Ostensibly, Oblivion would appear to stand out from the usual glut of sequels and comic book adaptations being readied for release as an original property (it comes from director Joseph Kosinski’s unproduced graphic novel) but in reality the results are anything but unique, and the film is a highly derivative affair. It’s a composite of dozens of previous works of sci-fi on screen, some inferior, most of them superior. Expect a geek homage-o-meter to crop up online any day soon. That stitched together approach is thematic, although many visual nods creep in over time, none more so obvious than a huge-scale reconfiguration of 2001’s HAL, which unintentionally acts as a fitting reminder that this film can’t match anywhere close to the cerebral musings or emotional weight of that 1968 feature.

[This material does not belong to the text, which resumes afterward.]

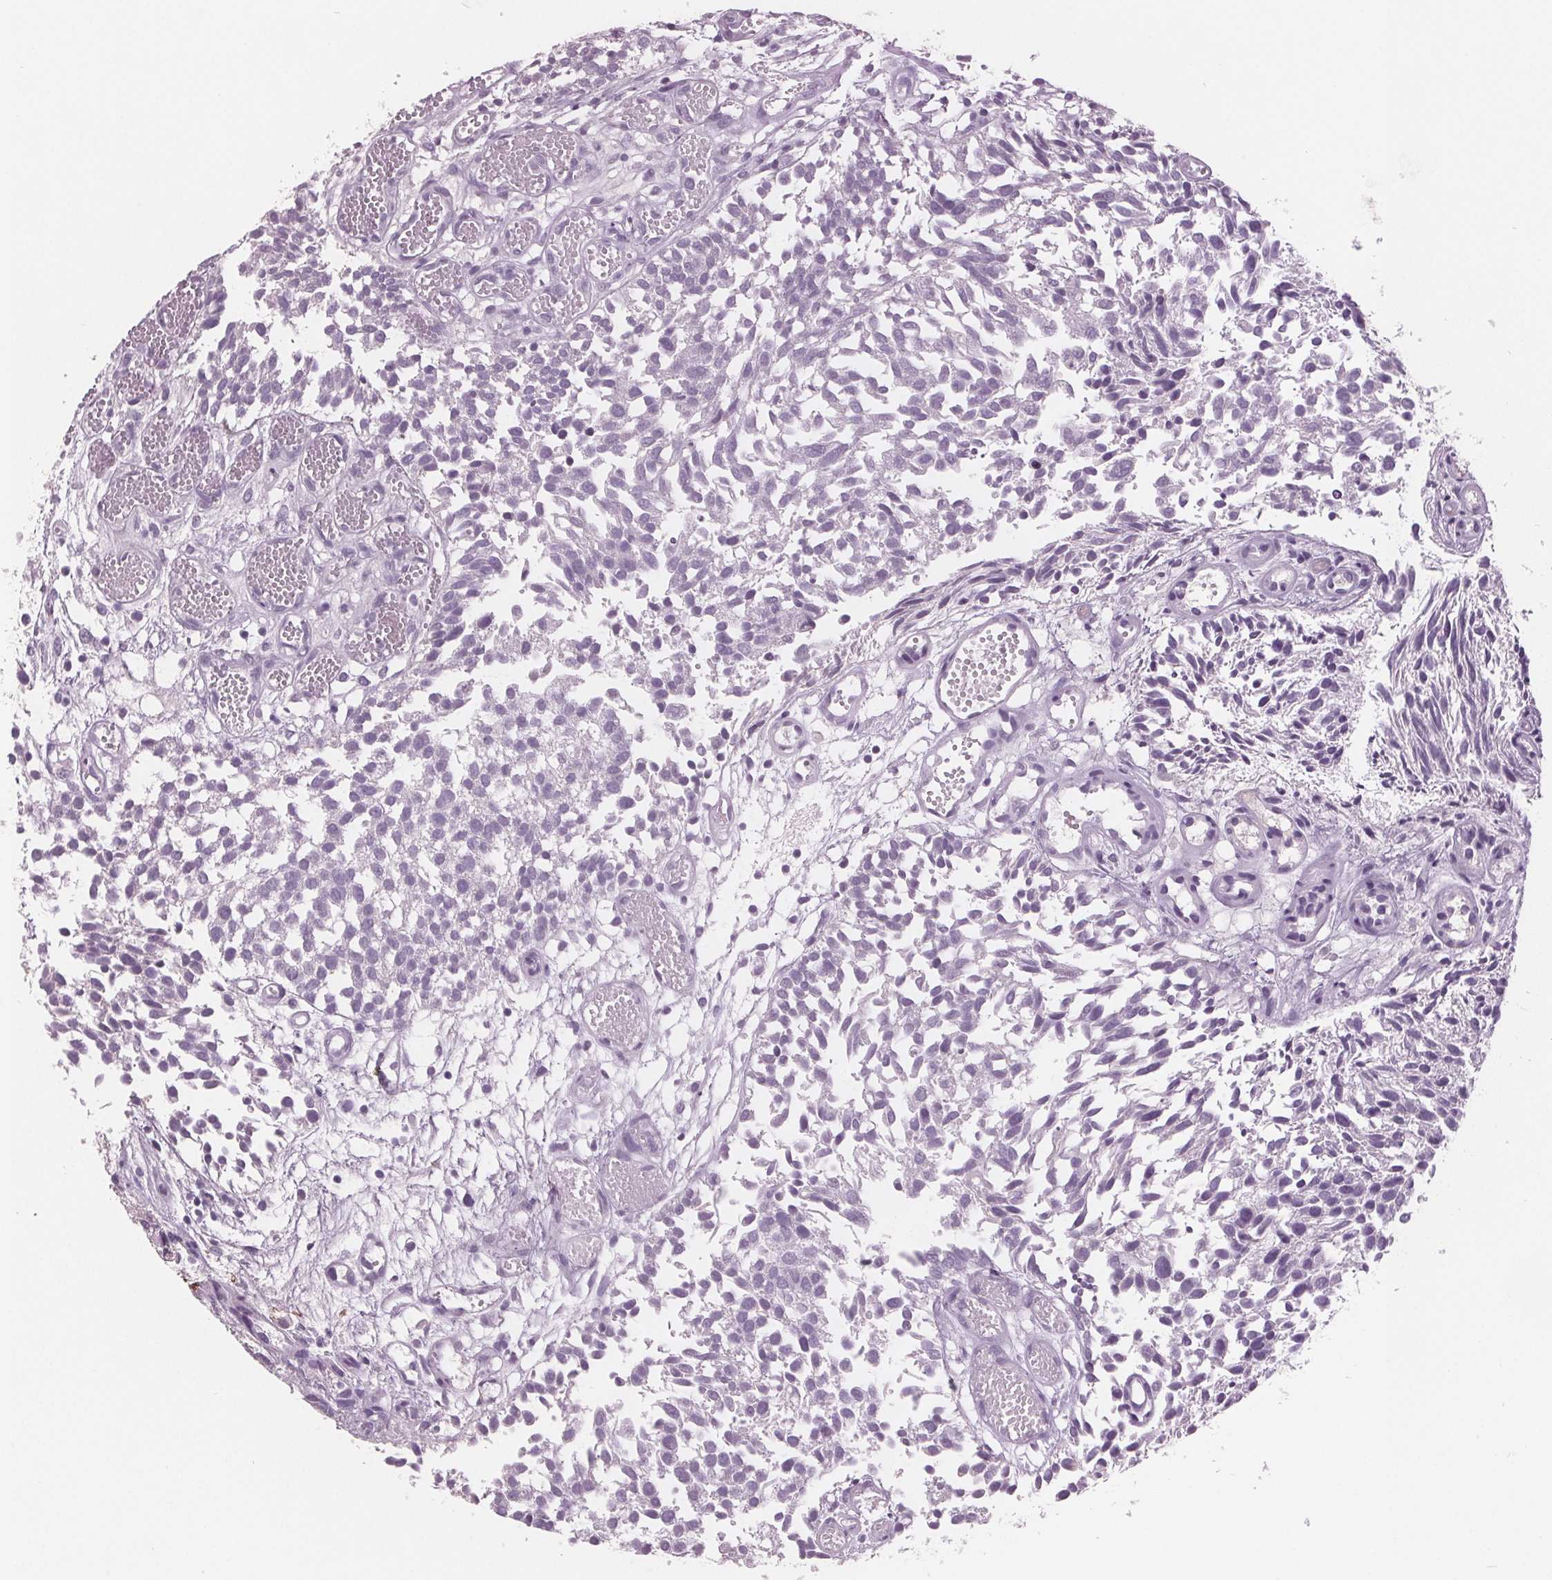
{"staining": {"intensity": "negative", "quantity": "none", "location": "none"}, "tissue": "urothelial cancer", "cell_type": "Tumor cells", "image_type": "cancer", "snomed": [{"axis": "morphology", "description": "Urothelial carcinoma, Low grade"}, {"axis": "topography", "description": "Urinary bladder"}], "caption": "Immunohistochemical staining of human urothelial cancer exhibits no significant expression in tumor cells.", "gene": "AMBP", "patient": {"sex": "male", "age": 70}}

As always, Cruise shows an unwavering dedication to the role, but the material does little to test his solid abilities as an actor. His young British co-star Riseborough fairs much better, although she’s a little restricted and mostly confined to airborne support. Morgan Freeman crops up doing his usual shtick, but Melissa Leo is fun back at mission control, channelling a chirpy, ‘gee-whiz’ attitude which has a malevolence bubbling underneath.
For all its issues, Oblivion is far from an unmitigated disaster. The world Kosinski has created is at times jaw-dropping, and is both enjoyably sleek and inviting – particularly his fetishised approach to futuristic machinery and highly stylised architectural spaces. Earth resembles the end of Planet of the Apes but on a bigger and more striking scale, with its blanketed ashen and decaying landscape. It’s a shame the lack of originality finally becomes a distraction forty or so minutes in, as the story begins to tail off and that grandiose spectacle which has been carefully and painstakingly crafted simply isn’t enough to stem the overriding sense of déjà vu.